一般の方でも聞きなれた単語だと思います。

文字からも

体の中の水が足りない状態のことだとイメージが付きやすいですよね。

 

そのイメージは決して間違ってはいませんが

看護師を目指すからにはもう一歩踏み込んでみましょう。

 

脱水とは水だけではなく、電解質も足りない状態です。

 

この電解質というのが

脱水を理解するうえでのポイントです。

 

電解質というのは

ナトリウム・カリウムなどのことです。

電解質は後述する浸透圧に影響を及ぼすもので

細胞内外の水分量の調整を担う部分です。

 

私たちの体はとてもよくできていて

常に体にとって最適な環境を整えようと

各臓器や細胞が働いています。

そのバランスが崩れると

体調を崩し様々な症状が出てくるわけです。

 

体液も同じで

常に一定の濃度を保とうとする働きがあります。

[提供情報]:
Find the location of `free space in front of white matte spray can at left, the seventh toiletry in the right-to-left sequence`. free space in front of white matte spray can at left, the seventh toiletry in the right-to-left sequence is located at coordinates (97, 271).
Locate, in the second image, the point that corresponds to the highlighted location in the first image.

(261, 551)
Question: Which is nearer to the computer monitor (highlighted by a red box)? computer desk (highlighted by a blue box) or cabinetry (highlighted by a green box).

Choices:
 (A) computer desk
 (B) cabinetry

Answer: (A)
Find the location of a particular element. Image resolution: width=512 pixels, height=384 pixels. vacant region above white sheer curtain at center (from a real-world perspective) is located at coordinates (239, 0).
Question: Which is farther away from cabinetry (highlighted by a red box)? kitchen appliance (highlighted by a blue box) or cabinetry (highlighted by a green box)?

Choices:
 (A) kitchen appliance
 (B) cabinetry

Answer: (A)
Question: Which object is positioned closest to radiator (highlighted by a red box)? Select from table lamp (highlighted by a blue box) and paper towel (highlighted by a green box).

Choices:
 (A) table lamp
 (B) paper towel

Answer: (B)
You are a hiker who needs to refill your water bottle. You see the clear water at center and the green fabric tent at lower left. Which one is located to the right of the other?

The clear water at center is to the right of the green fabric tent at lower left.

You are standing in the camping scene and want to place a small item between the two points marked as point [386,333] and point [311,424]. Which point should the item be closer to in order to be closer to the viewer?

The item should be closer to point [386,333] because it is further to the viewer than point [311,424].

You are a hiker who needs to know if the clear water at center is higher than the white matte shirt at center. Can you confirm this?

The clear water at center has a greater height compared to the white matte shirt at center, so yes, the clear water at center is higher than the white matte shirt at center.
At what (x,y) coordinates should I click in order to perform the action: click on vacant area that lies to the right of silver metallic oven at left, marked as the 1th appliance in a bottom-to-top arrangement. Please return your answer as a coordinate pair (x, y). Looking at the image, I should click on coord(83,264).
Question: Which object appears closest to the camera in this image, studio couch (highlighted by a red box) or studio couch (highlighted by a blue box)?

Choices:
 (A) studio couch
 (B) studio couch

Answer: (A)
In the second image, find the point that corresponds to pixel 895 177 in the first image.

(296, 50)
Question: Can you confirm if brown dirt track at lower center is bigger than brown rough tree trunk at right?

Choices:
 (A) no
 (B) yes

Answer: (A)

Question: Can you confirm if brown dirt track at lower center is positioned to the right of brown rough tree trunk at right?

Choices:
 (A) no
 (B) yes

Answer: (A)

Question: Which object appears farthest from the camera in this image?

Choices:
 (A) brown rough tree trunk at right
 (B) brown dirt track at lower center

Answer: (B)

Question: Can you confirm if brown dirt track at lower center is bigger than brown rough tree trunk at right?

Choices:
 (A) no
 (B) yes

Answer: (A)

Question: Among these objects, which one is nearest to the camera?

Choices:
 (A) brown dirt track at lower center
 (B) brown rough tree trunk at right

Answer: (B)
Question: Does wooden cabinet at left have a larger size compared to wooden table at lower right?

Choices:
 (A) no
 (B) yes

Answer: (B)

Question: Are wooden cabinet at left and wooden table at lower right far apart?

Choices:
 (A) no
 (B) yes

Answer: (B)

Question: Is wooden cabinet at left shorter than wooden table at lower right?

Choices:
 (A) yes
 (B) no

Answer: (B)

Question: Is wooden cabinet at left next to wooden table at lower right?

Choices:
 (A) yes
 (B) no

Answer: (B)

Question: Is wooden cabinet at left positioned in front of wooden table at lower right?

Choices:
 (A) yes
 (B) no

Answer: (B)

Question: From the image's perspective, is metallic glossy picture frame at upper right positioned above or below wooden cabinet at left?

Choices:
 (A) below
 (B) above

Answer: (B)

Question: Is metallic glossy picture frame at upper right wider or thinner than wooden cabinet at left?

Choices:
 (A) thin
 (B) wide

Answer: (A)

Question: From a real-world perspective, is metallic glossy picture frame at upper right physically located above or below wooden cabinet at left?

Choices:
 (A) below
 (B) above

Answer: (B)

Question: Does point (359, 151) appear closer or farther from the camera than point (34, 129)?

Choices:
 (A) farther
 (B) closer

[課題の要件]: 脱水を説明した文書の最後の文に続けて、その続きを書いてください。

[課題の解答]:
一定の濃度を保つためには

水分と電解質のバランスが大切ということです。

 

脱水とはこの水分と電解質のバランスが崩れた状態のことで

具体的には

  • 水分が足りない状態(水分<電解質、濃度が高い状態)
  • 電解質が足りない状態(水分>電解質、濃度が低い状態)
  • 水分も電解質も足りない状態

の3つがあります。

単に水分が足りない状態ではないということを

まずは抑えましょう。

 

体液の組成

さて、脱水が単なる水分不足ではないとわかったところで

体液の復習を行いましょう。

体液に関して詳しくはこちらを読んでみてください。

 

先ほど、脱水とは水分と電解質のバランスが崩れることといいました。

異常を判断するには

まずは正常値を確認しましょう。

私たちの体は約60%が水分で構成されていますが

水分と言っても絵のようにタプタプしているのではなく

細胞内に含まれていたり

血液として体中をめぐっていたり様々な形をしています。

水分中に栄養素を溶かし

血液に乗って体中をめぐり

各細胞に栄養をお届けしています。

お届けするにしても細胞の中に入れないといけませんよね。

ただし細胞に必要のないものまでは入れてしまうと

細胞がパンクしてしまいます。

 

ここで高校生物を思い出しましょう。

細胞膜には分子の小さいものであれば通すことができるという性質がありましたね。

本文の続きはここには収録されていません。